A FORTNIGHT after President Reagan's MX decision, it is plain that the proposal is in for a long, hard and uncertain run. It passed its first hurdle in the House Appropriations Committee only by one vote, on a tie, and the committee hung on an amendment extending the program's window of political vulnerability to March 15, by which time a new House with 26 additional Democrats will have been seated. The proposal is not obviously doomed. Some 10 of 31 Democrats on Appropriations were ready to start building the missile. But the struggle may be a cliffhanger all the way.
So far, the MX fight is the most serious discussion of its sort since the aborted SALT II debate of 1979. In many ways, it is the extension of that debate, and desirable precisely for that reason. Such events compel politicians to draw together the disparate elements of national policy on the great and elusive questions of war and peace -- considerations otherwise left to special constituencies and bureaucracies. How much defense do we need? To meet what threat? At what cost? Accompanied by what relationship with the Soviet Union?
The care -- the hesitation -- with which Congress is closing on the MX is itself a sign that an earlier consensus, the one that helped bring Mr. Reagan to office, has eroded. He arrived at the White House, after all, fairly claiming a mandate to build up our arms. But people now have a sense that too many of the separate hardware, budgetary, doctrinal and political choices that the president has made in the name of his mandate have been arbitrary and ill-considered. He has yet to project a sense of a purposeful design of which these choices are logical and vital parts.

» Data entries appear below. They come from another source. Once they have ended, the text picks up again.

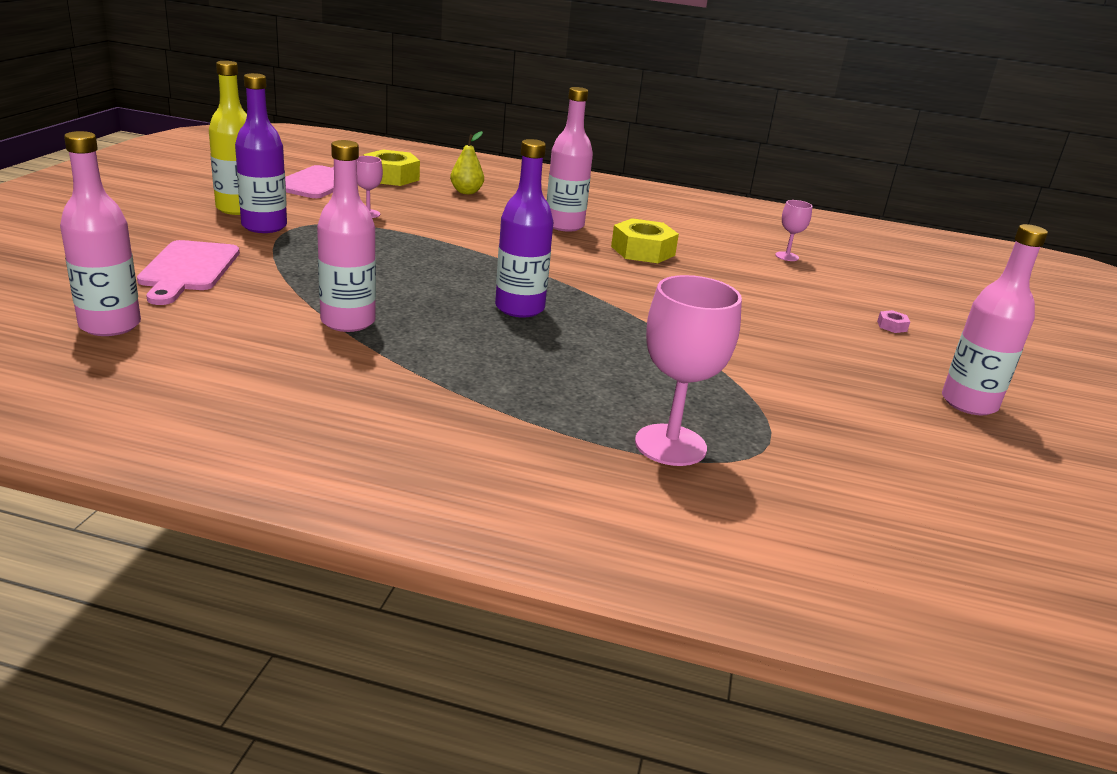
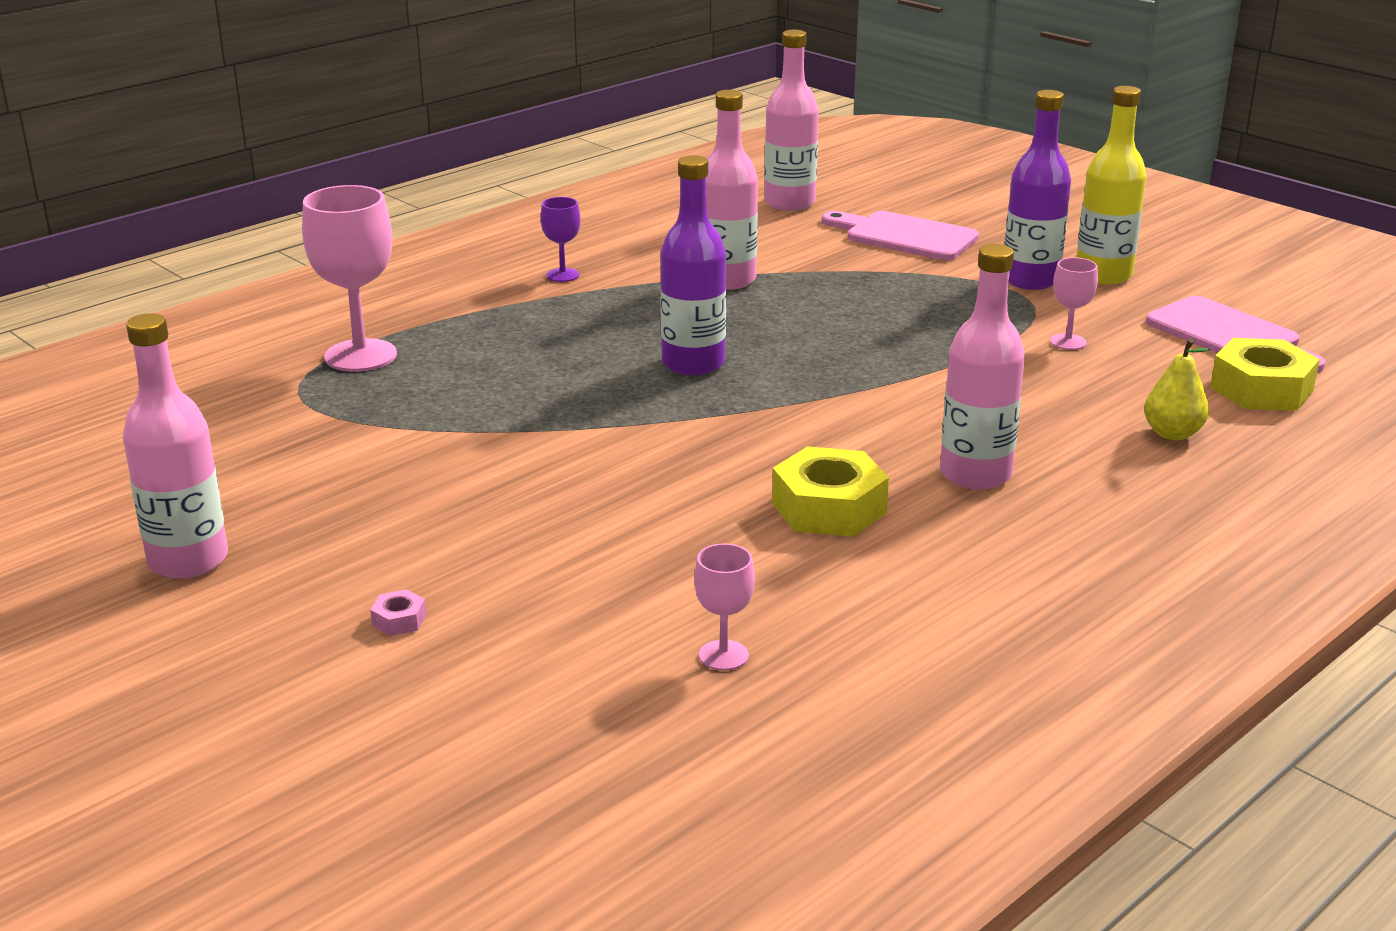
camera: 125 degrees right, 0 degrees up
none -> purple goblet [541,197,580,282]

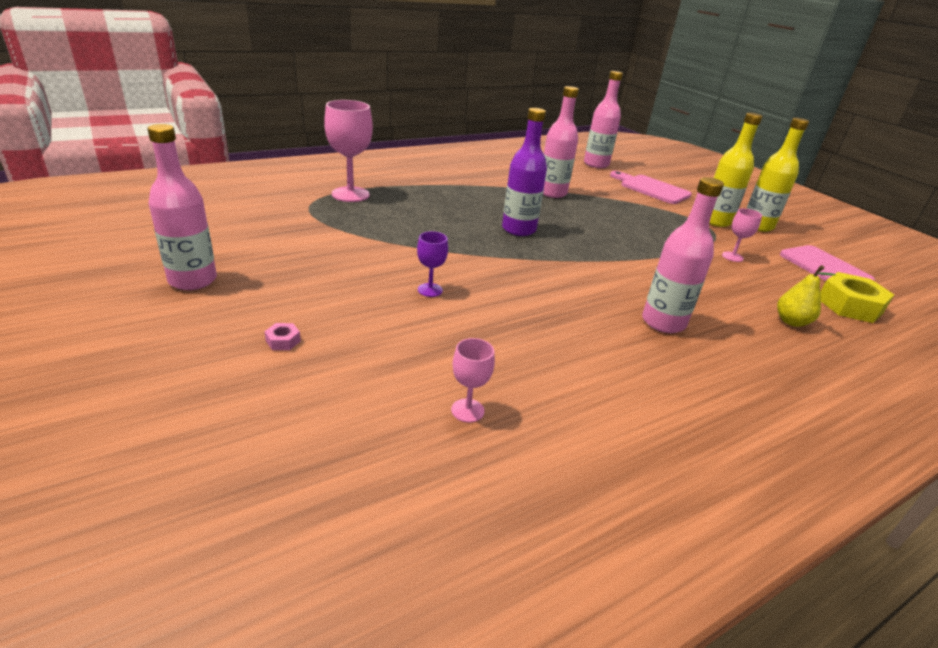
camera: 10 degrees right, 5 degrees up
purple goblet [541,197,580,282] -> purple goblet moved to [417,231,448,297]
yellow nut [772,446,889,537] -> none
purple bottle [1004,90,1071,290] -> yellow bottle [709,113,763,227]

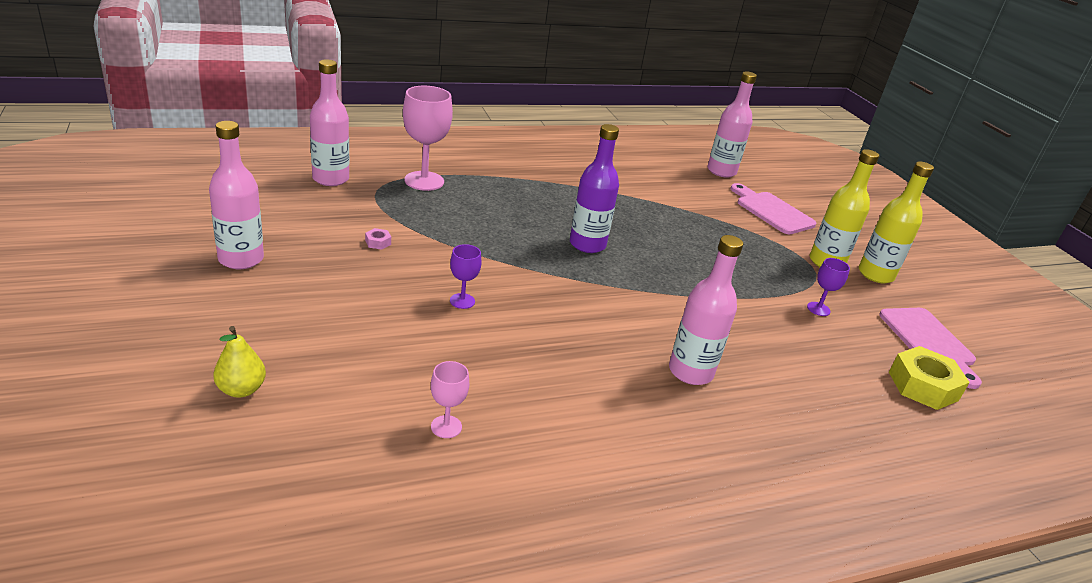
camera: 10 degrees right, 0 degrees up
pink nut [264,323,301,350] -> pink nut moved to [365,228,391,250]
pink bottle [543,86,579,198] -> pink bottle moved to [310,59,349,186]
pink goblet [722,208,762,262] -> purple goblet [807,258,850,316]
yellow pear [777,265,836,327] -> yellow pear moved to [213,326,266,398]

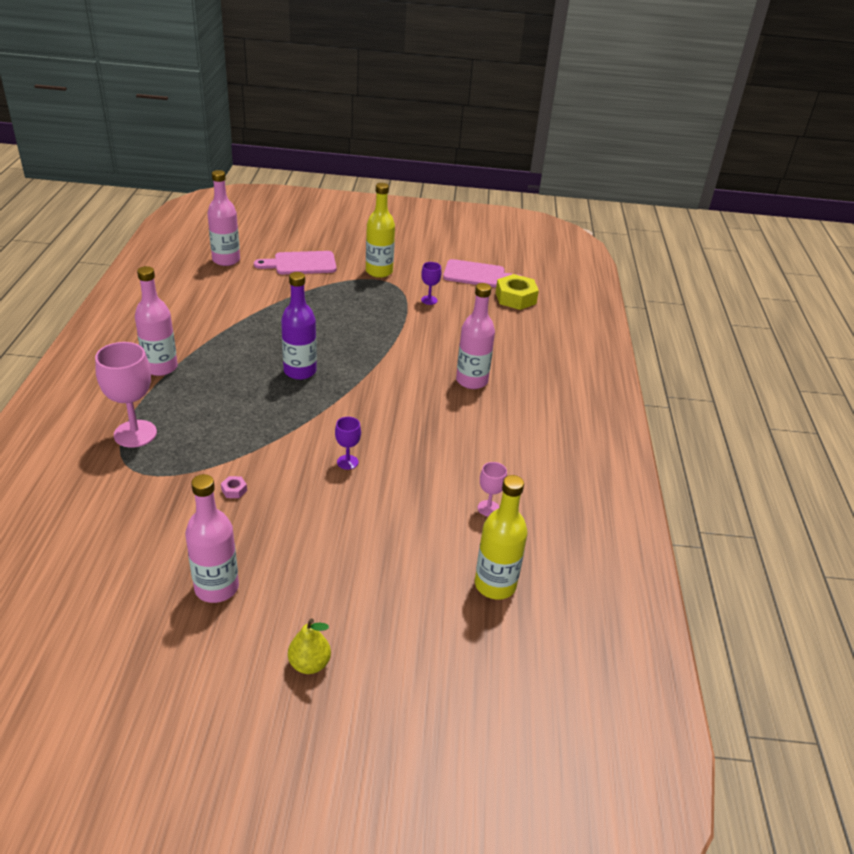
camera: 65 degrees left, 5 degrees up
yellow pear [213,326,266,398] -> yellow pear moved to [288,618,331,674]
pink bottle [310,59,349,186] -> pink bottle moved to [135,266,178,376]
yellow bottle [859,162,934,283] -> yellow bottle moved to [475,475,528,600]

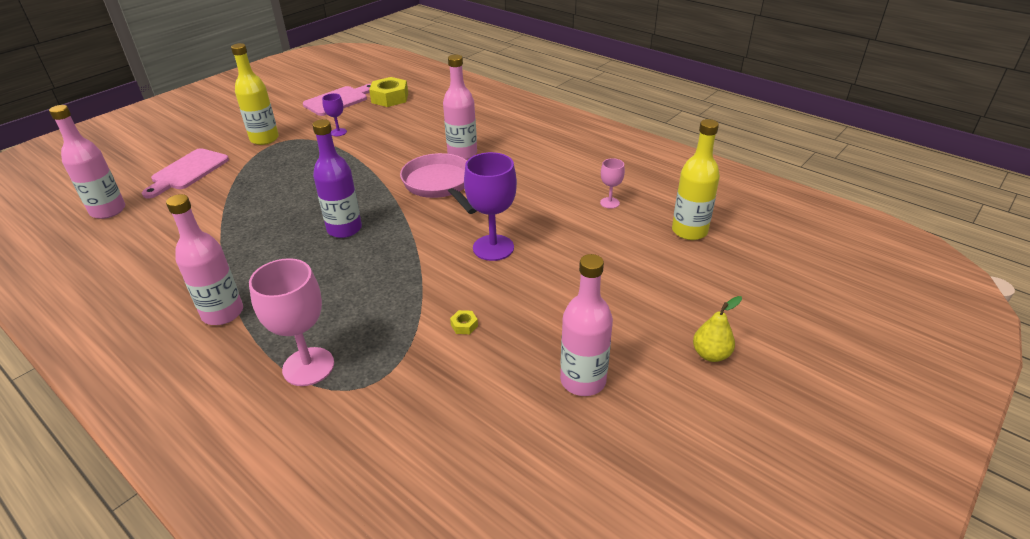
camera: 50 degrees left, 0 degrees up
pink nut [221,476,247,498] -> yellow nut [450,310,478,334]
purple goblet [335,417,361,470] -> purple goblet [464,152,517,261], size x1.96
none -> pink pan [400,153,477,214]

Nowhere is this lack clearer than on the question of whether the country should still be planning to rely to the extent that it does on land-based missiles that seem destined to remain vulnerable, no matter what, to a Soviet strike. This has seemed to us the threshold question, and it is treated on the opposite page today by Christoph Bertram, a European specialist. The administration is more interested in addressing the Popular Mechanics question of whether the MX will work and the bargaining chip question of how building or not building it will affect arms control talks with Moscow. These are not insubstantial matters, but first, we believe, it must be determined whether, given the relentless advance of attack technology, land-based missiles ought to retain their familiar place in American deterrence. We think not.